◆ Exercise brief ◆
Echo the listing lines verbatim, beginning at the line containing "An application to" and continuing through the line containing "Distributed under the", both included.

Extracted records Start Marker

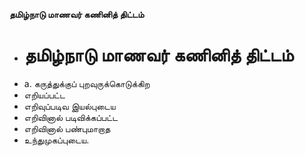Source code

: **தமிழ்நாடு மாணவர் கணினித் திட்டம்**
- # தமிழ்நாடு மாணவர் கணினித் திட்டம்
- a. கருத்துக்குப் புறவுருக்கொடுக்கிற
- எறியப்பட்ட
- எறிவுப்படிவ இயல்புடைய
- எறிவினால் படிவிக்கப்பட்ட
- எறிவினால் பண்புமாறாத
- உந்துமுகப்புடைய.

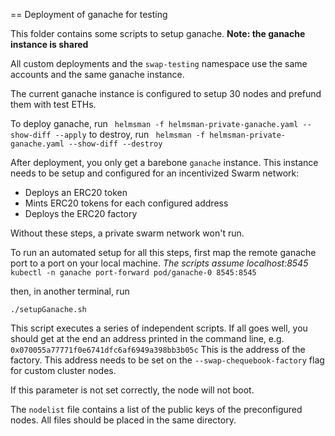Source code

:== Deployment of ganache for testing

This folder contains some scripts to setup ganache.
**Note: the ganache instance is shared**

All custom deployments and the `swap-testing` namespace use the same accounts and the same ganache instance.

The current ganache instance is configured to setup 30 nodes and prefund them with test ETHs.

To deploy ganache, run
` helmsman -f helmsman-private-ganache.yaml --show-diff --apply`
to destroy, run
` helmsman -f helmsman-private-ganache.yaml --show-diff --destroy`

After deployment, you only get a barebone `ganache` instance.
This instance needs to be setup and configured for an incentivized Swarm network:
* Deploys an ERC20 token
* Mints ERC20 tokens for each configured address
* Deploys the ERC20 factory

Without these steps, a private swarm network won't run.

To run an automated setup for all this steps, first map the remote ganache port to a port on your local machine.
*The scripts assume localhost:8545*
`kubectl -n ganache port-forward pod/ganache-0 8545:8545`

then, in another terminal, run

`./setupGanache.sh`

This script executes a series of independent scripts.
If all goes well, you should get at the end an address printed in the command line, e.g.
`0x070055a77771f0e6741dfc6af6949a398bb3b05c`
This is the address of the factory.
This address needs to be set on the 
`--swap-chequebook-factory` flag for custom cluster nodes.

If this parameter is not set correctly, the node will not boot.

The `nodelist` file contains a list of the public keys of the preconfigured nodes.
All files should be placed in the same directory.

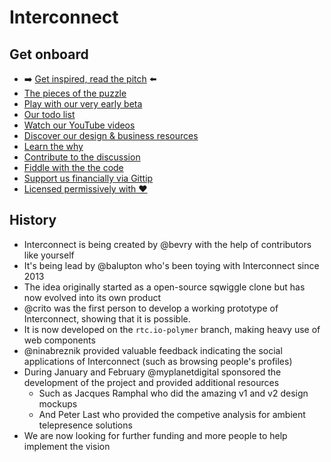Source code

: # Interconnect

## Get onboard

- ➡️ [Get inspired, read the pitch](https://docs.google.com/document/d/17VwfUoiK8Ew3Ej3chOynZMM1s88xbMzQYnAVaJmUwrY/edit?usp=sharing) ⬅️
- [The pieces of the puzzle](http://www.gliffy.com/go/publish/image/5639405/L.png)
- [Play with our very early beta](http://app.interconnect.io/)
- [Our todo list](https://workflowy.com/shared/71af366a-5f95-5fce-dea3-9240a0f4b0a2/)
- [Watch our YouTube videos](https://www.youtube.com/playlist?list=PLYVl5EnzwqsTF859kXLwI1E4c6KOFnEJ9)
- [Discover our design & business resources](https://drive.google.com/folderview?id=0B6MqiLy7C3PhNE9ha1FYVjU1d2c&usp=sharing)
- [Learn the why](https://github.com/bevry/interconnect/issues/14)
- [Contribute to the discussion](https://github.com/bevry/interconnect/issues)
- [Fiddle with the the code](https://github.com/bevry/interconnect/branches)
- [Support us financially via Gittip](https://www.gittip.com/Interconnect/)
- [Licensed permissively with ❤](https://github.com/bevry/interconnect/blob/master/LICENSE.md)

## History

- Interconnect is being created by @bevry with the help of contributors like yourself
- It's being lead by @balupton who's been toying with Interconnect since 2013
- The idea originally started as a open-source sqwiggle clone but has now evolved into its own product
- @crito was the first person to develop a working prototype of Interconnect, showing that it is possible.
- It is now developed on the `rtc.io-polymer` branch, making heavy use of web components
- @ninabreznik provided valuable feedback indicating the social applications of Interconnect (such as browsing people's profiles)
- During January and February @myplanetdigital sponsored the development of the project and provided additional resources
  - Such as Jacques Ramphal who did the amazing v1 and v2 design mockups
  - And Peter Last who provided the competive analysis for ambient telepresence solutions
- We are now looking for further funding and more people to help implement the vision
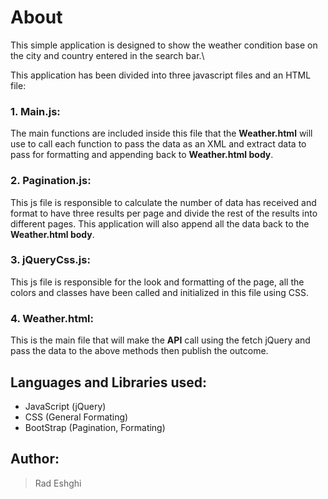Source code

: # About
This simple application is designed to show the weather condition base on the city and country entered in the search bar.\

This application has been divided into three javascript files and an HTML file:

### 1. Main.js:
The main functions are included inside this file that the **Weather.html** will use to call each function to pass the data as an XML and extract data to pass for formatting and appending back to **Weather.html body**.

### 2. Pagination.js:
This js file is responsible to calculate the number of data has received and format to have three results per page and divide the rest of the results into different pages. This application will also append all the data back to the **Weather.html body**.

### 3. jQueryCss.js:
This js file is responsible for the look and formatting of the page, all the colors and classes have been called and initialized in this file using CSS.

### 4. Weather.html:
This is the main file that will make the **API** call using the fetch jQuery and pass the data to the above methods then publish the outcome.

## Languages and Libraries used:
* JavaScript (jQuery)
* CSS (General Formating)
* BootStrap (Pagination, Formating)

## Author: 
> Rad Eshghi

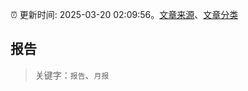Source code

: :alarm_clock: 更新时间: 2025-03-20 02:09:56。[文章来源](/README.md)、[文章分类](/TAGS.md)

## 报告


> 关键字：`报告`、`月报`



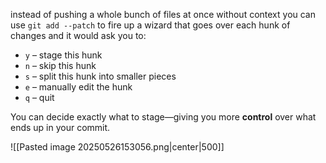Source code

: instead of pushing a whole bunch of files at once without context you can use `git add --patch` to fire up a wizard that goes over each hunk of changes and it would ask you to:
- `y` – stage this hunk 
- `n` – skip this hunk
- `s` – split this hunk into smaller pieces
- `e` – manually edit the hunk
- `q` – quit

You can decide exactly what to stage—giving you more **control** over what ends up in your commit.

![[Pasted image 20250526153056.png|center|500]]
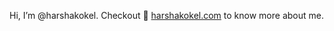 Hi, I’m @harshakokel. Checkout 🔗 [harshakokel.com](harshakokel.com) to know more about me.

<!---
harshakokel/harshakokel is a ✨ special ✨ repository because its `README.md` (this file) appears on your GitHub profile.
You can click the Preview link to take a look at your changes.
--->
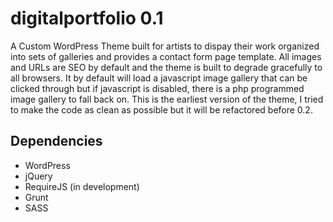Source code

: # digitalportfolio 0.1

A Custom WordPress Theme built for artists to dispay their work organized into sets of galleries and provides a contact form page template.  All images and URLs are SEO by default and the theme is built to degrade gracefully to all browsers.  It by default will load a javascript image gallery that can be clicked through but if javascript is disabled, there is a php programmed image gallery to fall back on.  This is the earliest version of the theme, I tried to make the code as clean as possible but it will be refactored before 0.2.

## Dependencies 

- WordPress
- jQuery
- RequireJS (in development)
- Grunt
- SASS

Extracted records End Marker
Extracted records Start Marker

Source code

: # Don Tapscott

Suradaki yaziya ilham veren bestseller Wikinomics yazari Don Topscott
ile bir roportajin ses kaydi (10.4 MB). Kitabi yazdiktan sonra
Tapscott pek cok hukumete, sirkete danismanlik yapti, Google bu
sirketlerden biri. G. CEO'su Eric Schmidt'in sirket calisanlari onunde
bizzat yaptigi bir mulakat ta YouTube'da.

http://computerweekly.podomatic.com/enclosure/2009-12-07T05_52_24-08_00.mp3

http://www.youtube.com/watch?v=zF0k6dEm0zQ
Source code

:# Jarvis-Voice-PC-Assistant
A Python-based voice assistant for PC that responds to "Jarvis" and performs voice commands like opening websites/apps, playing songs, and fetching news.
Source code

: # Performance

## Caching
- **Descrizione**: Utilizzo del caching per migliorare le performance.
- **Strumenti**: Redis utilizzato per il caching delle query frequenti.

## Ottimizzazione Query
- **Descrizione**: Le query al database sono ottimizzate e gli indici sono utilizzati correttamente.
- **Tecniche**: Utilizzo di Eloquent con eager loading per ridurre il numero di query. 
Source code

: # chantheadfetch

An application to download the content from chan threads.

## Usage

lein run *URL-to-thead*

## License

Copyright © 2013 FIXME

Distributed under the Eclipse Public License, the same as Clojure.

Extracted records End Marker

◆ Answer box ◆
An application to download the content from chan threads.

## Usage

lein run *URL-to-thead*

## License

Copyright © 2013 FIXME

Distributed under the Eclipse Public License, the same as Clojure.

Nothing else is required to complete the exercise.